January 19, 2026 — Love Living? Live Loving!

“Relying on God” wrote C.S. Lewis, is “to start all over every day, as if nothing has yet been done.” 

Have you heard of an antimetabole? No, it’s not an ancient sea creature or a newly-discovered subatomic particle. It’s “a rhetorical technique of reversing word order in successive clauses.” Here’s a famous one. “It’s not the years in your life, but the life in your years, that counts.” It isn’t the natural length of a life but its spiritual strength that matters. The last words we read about Job link these dimensions. “After this Job lived one hundred and forty years, and saw his children and grandchildren for four generations. So Job died, old and full of days” (Job 42:16-17). After this? Yes, after Job had humbled himself under the mighty hand of God, and He had exalted him in due time (see 1 Pet 5:6). After he could make confession, “I have heard of You by the hearing of the ear, but now my eye sees You” (Job 42:5). Imagine walking with the Lord for an additional 140 years! What sweet lessons he would learn along the way. Although the curtain is drawn across the rest of Job’s life, we can imagine the influence his story had in his day, correcting the wrong notions of a vengeful God, of His supposed injustices, or of His indifference to His children’s suffering. Job’s experience put the lie to all these, and now, four thousand years later, we still learn from the suffering of that solitary man.
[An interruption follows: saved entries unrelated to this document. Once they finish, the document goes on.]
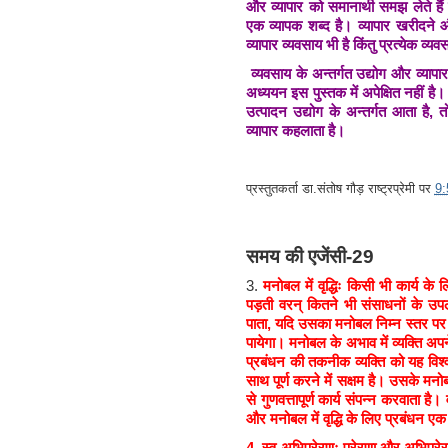
और व्यापार को समानार्थी समझ लेते हैं 
एक व्यापक शब्द है। व्यापार खरीदने 
व्यापार व्यवसाय भी है किंतु प्रत्येक व्यव
व्यवसाय के अन्तर्गत उद्योग और व्यापा
अध्ययन इस पुस्तक में अपेक्षित नहीं है। स
उत्पादन उद्योग के अन्तर्गत आता है, 
व्यापार कहलाता है।
प्रस्तुतकर्ता
डा.संतोष गौड़ राष्ट्रप्रेमी
पर
9
समय की एजेंसी-29
3.
मनोबल में वृद्धिः किसी भी कार्य 
पड़ती वरन् कितने भी संसाधनों के उपलब्
पाता, यदि उसका मनोबल निम्न स्तर पर 
पायेगा। मनोबल के अभाव में व्यक्ति अ
प्रबंधन की तकनीक व्यक्ति को यह विश
साथ पूर्ण करने में सक्षम है। उसके मनोबल
से गुणवत्तापूर्ण कार्य संपन्न करवाता है
और मनोबल में वृद्धि के लिए प्रबंधन
4.
स्व-अभिप्रेरणः प्रेरणा और अभिप्रेरणा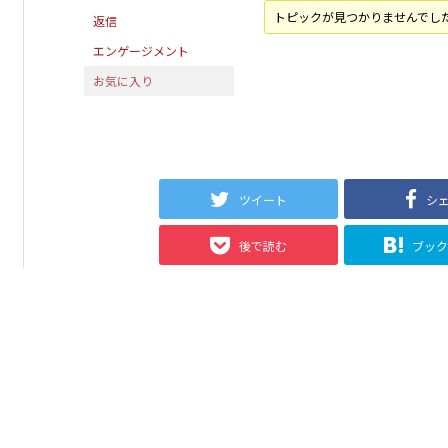
トピックが見つかりませんでし
返信
エンゲージメント
お気に入り
ツイート
シ
後で読む
ブッ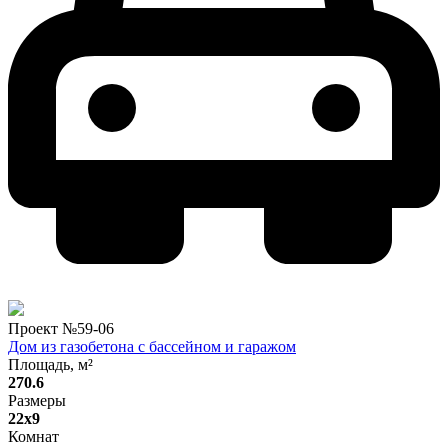
Проект №
59-06
Дом из газобетона с бассейном и гаражом
Площадь, м²
270.6
Размеры
22x9
Комнат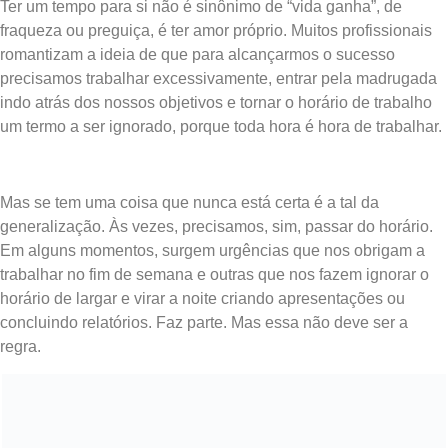
Ter um tempo para si não é sinônimo de “vida ganha”, de
fraqueza ou preguiça, é ter amor próprio. Muitos profissionais
romantizam a ideia de que para alcançarmos o sucesso
precisamos trabalhar excessivamente, entrar pela madrugada
indo atrás dos nossos objetivos e tornar o horário de trabalho
um termo a ser ignorado, porque toda hora é hora de trabalhar.
Mas se tem uma coisa que nunca está certa é a tal da
generalização. Às vezes, precisamos, sim, passar do horário.
Em alguns momentos, surgem urgências que nos obrigam a
trabalhar no fim de semana e outras que nos fazem ignorar o
horário de largar e virar a noite criando apresentações ou
concluindo relatórios. Faz parte. Mas essa não deve ser a
regra.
We also see here our responsibility to children’s children (see Deut 4:9), not to “spoil” them, but to enrich them in the ways of God. Concerning his daughters we read, “their father gave them an inheritance among their brothers” (Job 42:15). This was surprising in a day of patrilineal societies, but another evidence that grace received inspires grace given. Want to die “full of days” (v 17)? Then use those days to empty yourself out for the Lord.